Records contained in a dataset
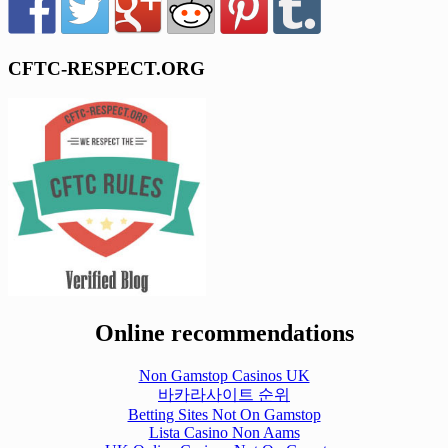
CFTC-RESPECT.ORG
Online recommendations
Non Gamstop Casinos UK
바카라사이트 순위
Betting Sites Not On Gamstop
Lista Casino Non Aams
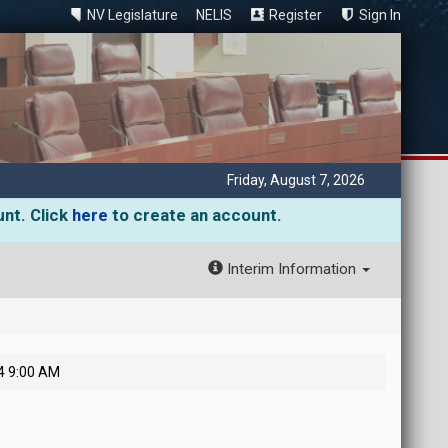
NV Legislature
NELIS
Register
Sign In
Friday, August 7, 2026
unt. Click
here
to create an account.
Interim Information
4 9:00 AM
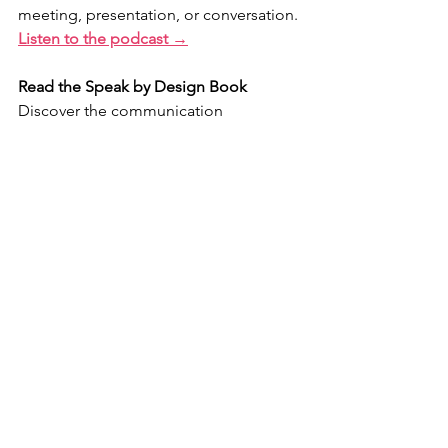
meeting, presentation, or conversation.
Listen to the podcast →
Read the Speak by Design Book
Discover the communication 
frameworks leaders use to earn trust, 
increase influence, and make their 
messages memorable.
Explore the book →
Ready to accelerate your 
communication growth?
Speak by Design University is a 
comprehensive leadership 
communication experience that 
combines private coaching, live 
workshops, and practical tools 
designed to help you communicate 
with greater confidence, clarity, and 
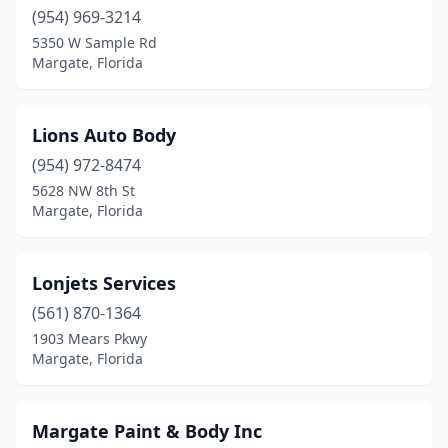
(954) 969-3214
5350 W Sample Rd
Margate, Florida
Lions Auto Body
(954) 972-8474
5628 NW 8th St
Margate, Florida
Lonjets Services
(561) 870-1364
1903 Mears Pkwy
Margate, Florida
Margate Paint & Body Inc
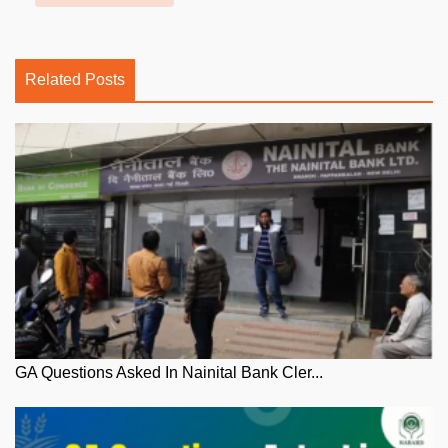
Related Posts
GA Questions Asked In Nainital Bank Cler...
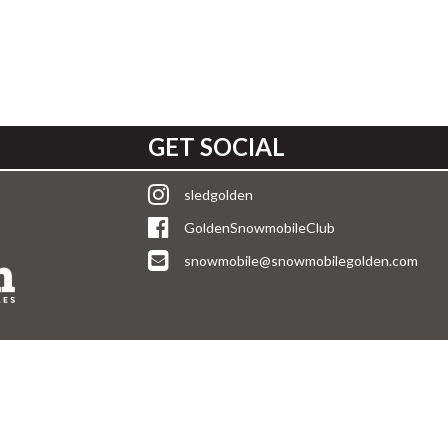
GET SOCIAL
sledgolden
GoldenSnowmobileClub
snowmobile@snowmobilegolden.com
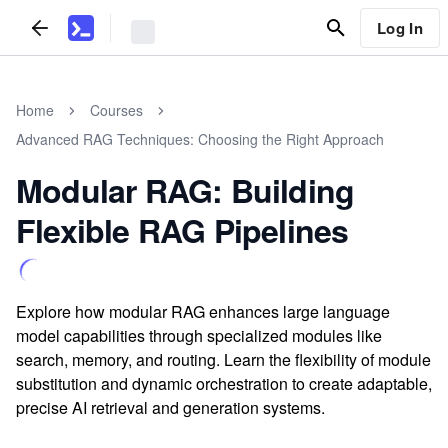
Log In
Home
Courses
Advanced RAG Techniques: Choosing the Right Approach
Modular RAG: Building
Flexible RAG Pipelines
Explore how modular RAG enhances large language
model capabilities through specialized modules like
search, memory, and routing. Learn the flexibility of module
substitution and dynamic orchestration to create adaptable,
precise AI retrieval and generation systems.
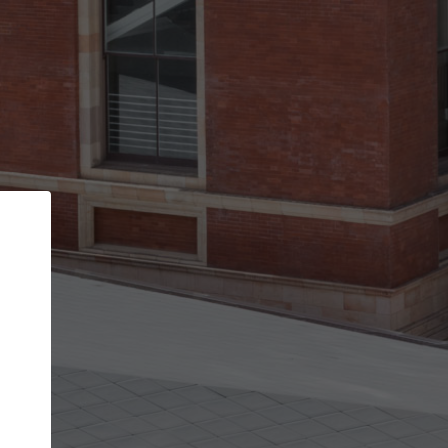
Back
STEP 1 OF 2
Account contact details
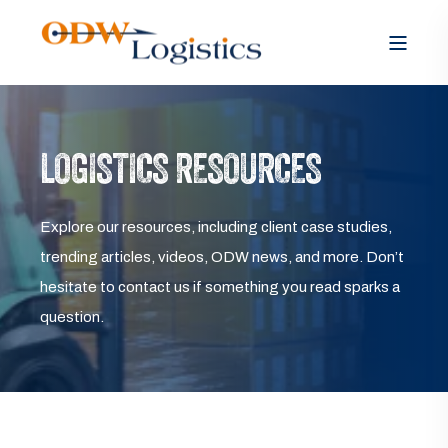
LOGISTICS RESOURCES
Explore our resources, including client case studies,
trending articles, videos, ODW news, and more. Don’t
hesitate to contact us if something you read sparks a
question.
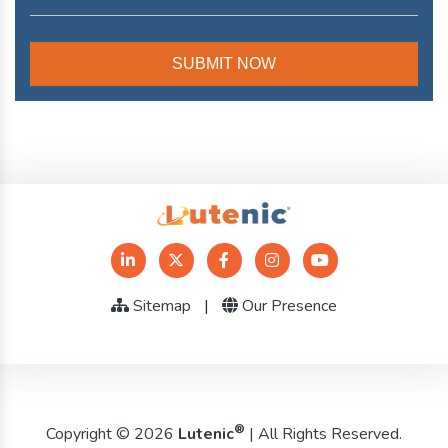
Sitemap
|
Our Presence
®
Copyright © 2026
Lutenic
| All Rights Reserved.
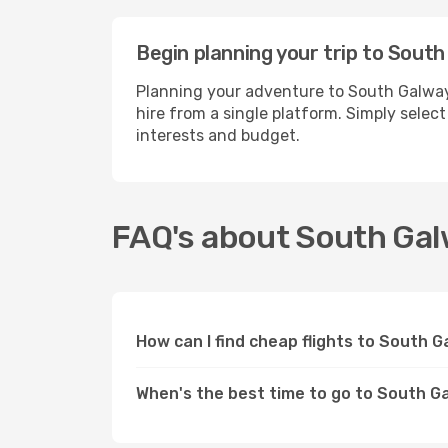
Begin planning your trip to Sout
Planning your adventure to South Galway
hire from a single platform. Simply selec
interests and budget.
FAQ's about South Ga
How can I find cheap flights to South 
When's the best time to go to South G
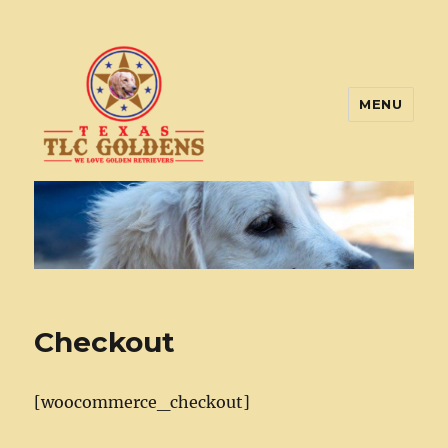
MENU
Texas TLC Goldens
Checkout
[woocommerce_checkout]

Try it -
From the data above, return only the lines starting at the line that holds "Ready to accelerate your" and ending at the line that holds "Explore how modular", word for word and without pictures.

Answer for this exercise -
Ready to accelerate your 
communication growth?
Speak by Design University is a 
comprehensive leadership 
communication experience that 
combines private coaching, live 
workshops, and practical tools 
designed to help you communicate 
with greater confidence, clarity, and 
(954) 969-3214
5350 W Sample Rd
Margate, Florida
Lions Auto Body
(954) 972-8474
5628 NW 8th St
Margate, Florida
Lonjets Services
(561) 870-1364
1903 Mears Pkwy
Margate, Florida
Margate Paint & Body Inc
Related Posts
GA Questions Asked In Nainital Bank Cler...
GET SOCIAL
sledgolden
GoldenSnowmobileClub
snowmobile@snowmobilegolden.com
Log In
Home
Courses
Advanced RAG Techniques: Choosing the Right Approach
Modular RAG: Building
Flexible RAG Pipelines
Explore how modular RAG enhances large language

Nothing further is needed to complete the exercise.